The directness of the question caught me off guard. "Don't be ridiculous."

"It's a simple question," he pressed, coming around the desk to stand before me. "Did seeing Lydia on my lap bother you?"

"Why would it?" I countered, hating the defensiveness in my tone. "Our arrangement is purely physical, remember? I don't care who you entertain in your spare time."

"Liar," Kane said softly, his eyes never leaving mine.

Heat flared in my cheeks. "You have no right—"

"To what? Call out your dishonesty?" He moved closer, his proximity making it difficult to think clearly. "You made your feelings perfectly clear the other night. My mistake was thinking there was something more between us than convenient sex."

The deliberate crudeness of his words felt calculated to wound, and they succeeded. "Is that why Lydia was in your lap? To prove how quickly you can move on?"

A humorless smile crossed his face. "Why not? Romance and pleasure are all that truly matter to me. The rest is just tedious obligation."

My own words from the other night, thrown back at me with precise cruelty. The sting was worse than I'd anticipated, made sharper by the realization that I'd hurt him first.

"Sign the plans," I said, my voice steady despite the tightness in my chest. "I have work to do."

Kane regarded me for a long moment before returning to his desk, scrawling his signature across the documents with deliberate slowness. He held them out, forcing me to approach him again.

"Here you are, Luna. Security concerns addressed, professional obligations fulfilled."

I took the plans, careful not to let our fingers touch. "Thank you."

As I turned to leave, Kane added, "Lydia's looking forward to the Gala. She's quite excited to be my date for the evening."

I nearly stumbled but caught myself, refusing to give him the satisfaction of seeing how deeply his words cut. Without another word, I left his office, closing the door with controlled precision rather than the slam I desperately wanted to execute.

Only when I reached the privacy of my own office did I allow myself to acknowledge the truth I'd been avoiding: I was jealous. Painfully, irrationally jealous at the thought of Kane with another woman. Somewhere along the way, our arrangement had evolved beyond the physical for me—perhaps had never been purely physical at all.

The realization brought no comfort, only a hollow ache and the certainty that I had no one to blame but myself for this new pain.

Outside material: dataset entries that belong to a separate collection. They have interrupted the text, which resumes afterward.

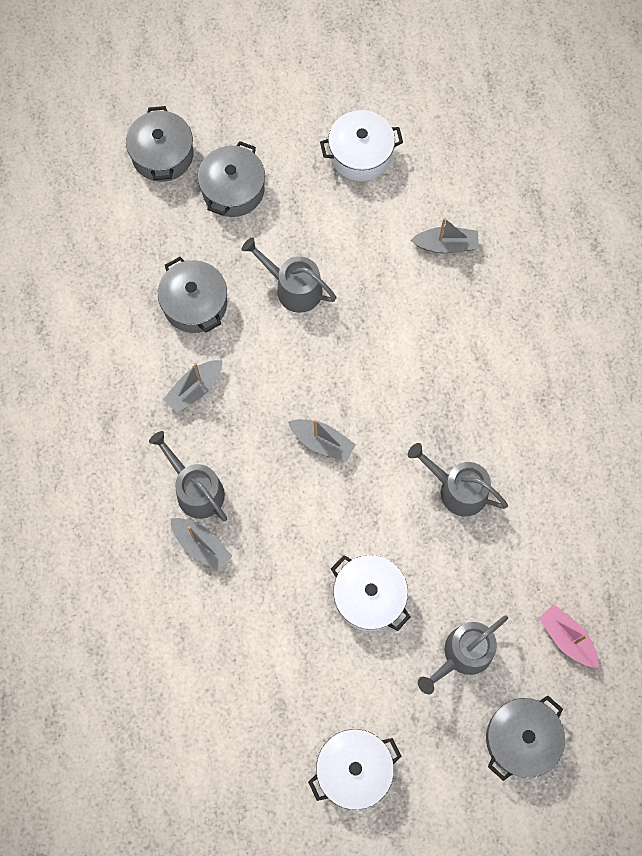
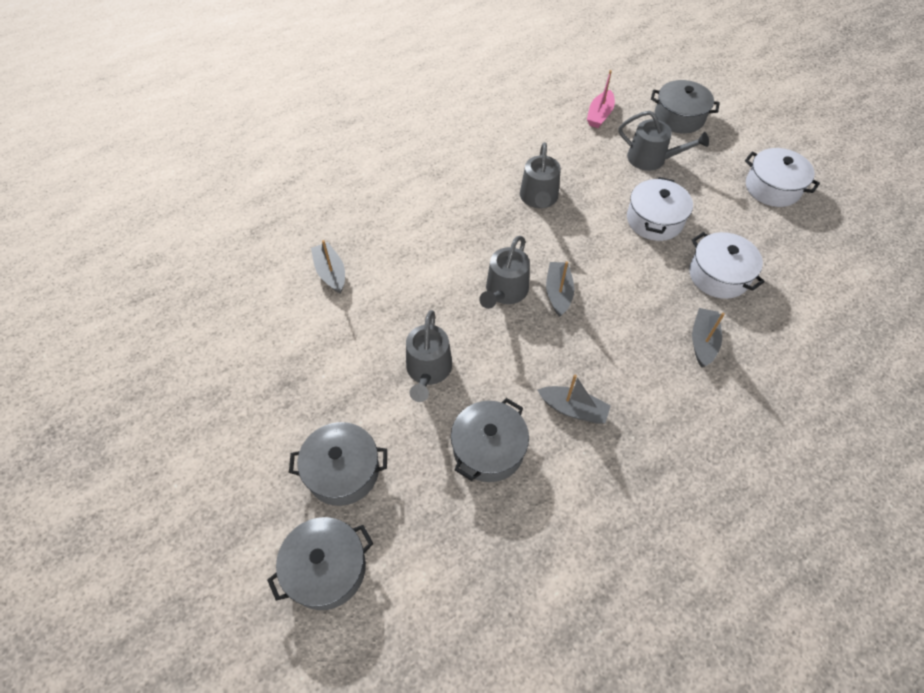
camera: 115 degrees left, 15 degrees down
(196, 490) = (661, 366): grey watering can -> grey watering can (505, 291)
(360, 154) = (258, 371): white pot -> white pot (718, 275)

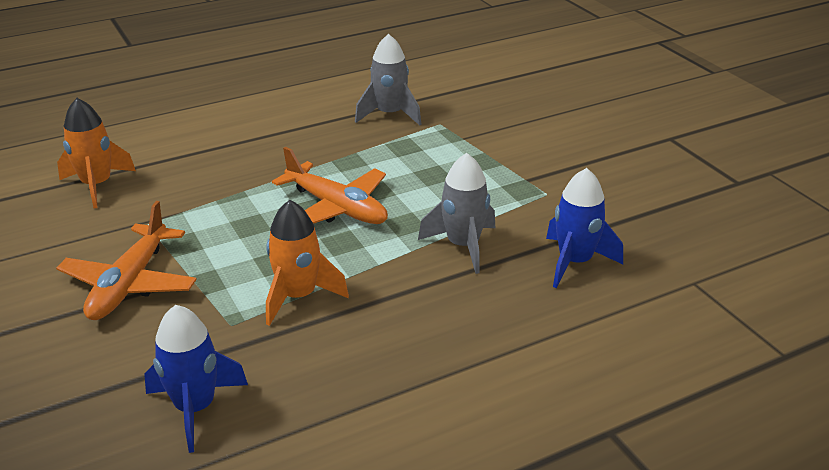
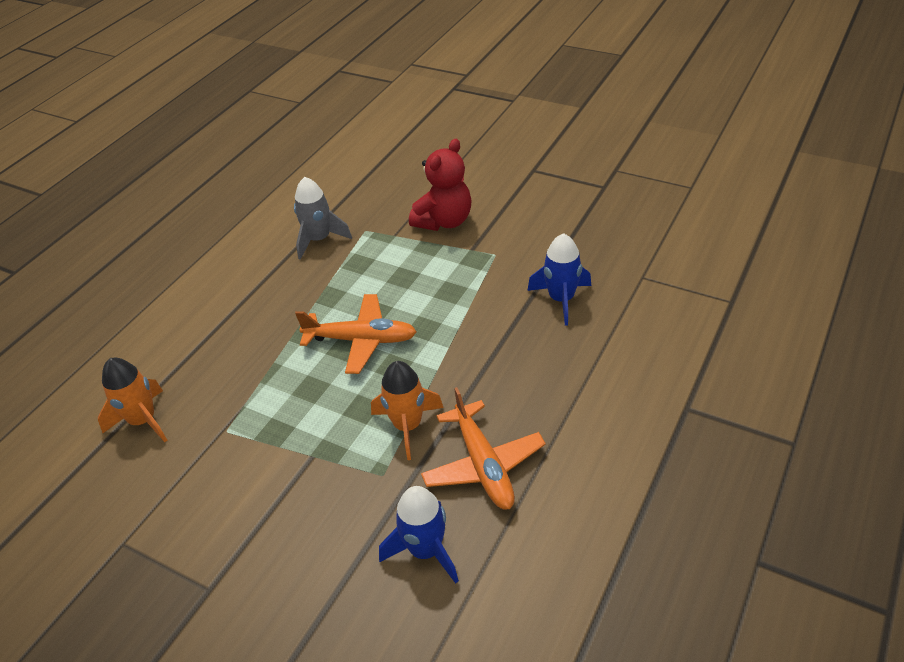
camera: 30 degrees left, 10 degrees up
(129, 284) = (270, 488): orange plane -> orange plane (483, 465)
(463, 246) = (479, 325): grey rocket -> none
(525, 146) = (444, 221): none -> red teddy bear

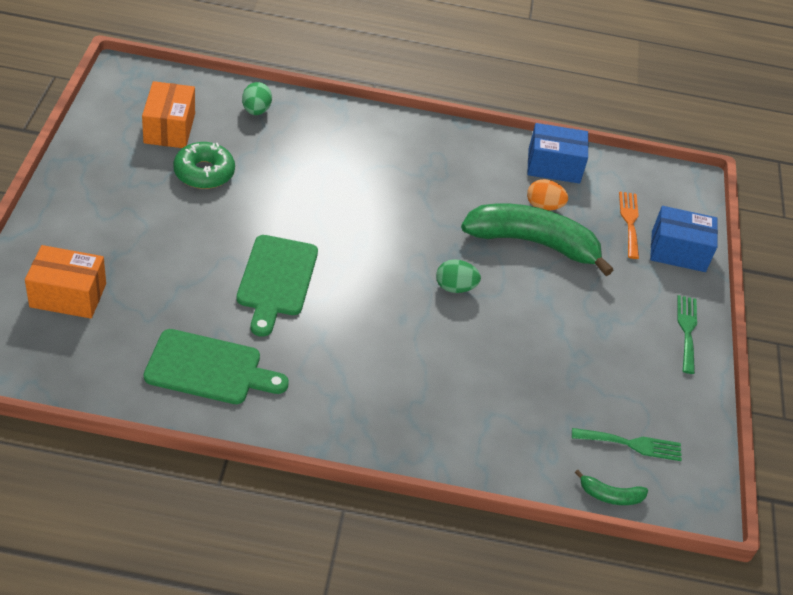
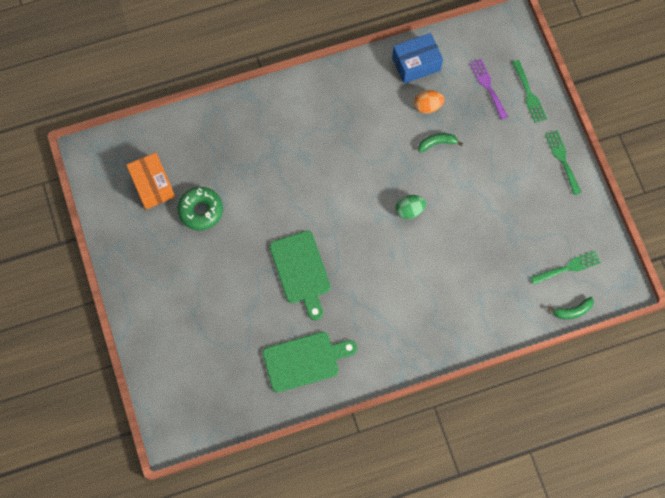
camera: 20 degrees left, 25 degrees up
(68, 295) = (188, 359): orange box -> none
(256, 110) = (197, 134): green egg -> none
(533, 243) = (437, 143): green banana -> green banana, size x0.41
(629, 222) = (487, 86): orange fork -> purple fork
(678, 251) = (529, 94): blue box -> green fork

I had pushed Kane away, had wounded him with deliberate cruelty, had refused to acknowledge the connection forming between us until it was too late.

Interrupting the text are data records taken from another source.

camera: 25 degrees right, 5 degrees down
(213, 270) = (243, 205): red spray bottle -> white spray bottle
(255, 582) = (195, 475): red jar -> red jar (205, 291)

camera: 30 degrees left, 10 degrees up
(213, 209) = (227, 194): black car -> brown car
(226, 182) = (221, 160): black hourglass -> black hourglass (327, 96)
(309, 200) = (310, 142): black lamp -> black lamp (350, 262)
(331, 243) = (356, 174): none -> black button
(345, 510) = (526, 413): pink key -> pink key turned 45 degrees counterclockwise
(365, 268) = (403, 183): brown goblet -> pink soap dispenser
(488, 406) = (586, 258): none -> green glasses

Now he was moving on, just as he'd always done in the past. Just as I should have expected him to do.

Taking a deep breath, I forced myself back into Luna mode. The Gala was in two days. There was no time for personal drama or emotional indulgences. I had entrance sequences to redesign, staff to retrain, and a facade of perfect composure to maintain.

For now, I had a role to play—one that required no hint of the weakness I'd just discovered within myself. The weakness of caring for a man who had made it abundantly clear he had already moved on.